Saved entries:
####
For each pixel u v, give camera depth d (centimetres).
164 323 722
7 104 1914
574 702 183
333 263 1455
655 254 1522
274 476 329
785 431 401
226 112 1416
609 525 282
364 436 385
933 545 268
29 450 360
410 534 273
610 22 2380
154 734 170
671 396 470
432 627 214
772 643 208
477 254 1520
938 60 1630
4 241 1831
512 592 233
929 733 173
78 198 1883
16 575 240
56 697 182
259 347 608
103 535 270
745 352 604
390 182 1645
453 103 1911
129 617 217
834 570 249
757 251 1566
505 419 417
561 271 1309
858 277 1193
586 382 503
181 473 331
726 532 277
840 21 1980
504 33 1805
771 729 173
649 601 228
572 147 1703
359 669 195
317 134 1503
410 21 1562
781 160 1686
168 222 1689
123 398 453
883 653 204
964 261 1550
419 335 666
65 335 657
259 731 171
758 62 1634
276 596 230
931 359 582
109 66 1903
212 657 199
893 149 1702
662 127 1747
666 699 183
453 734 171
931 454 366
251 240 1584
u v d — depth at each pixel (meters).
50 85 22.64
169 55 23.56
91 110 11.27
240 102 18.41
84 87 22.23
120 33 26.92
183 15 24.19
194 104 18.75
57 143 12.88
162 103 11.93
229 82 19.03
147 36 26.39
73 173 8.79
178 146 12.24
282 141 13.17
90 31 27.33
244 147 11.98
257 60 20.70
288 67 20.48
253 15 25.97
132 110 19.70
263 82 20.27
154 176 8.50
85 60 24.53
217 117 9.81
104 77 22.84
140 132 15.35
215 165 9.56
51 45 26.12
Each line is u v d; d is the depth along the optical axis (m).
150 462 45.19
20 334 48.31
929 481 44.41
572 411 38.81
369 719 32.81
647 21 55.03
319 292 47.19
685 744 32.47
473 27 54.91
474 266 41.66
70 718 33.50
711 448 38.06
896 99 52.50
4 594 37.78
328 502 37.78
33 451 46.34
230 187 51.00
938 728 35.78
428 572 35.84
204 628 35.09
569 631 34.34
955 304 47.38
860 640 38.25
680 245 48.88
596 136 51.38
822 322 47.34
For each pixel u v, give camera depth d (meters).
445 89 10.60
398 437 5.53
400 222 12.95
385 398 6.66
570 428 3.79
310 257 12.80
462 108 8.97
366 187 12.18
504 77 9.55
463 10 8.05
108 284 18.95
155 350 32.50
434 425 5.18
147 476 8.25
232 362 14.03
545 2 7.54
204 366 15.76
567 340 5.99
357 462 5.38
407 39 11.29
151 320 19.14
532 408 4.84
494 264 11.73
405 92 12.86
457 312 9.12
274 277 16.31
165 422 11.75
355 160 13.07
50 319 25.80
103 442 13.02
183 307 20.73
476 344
####
_The task_: Each line above that contains the string "camera" should be identified and copied.

_Response to this task_:
For each pixel u v, give camera depth d (centimetres).
For each pixel u v, give camera depth d (meters).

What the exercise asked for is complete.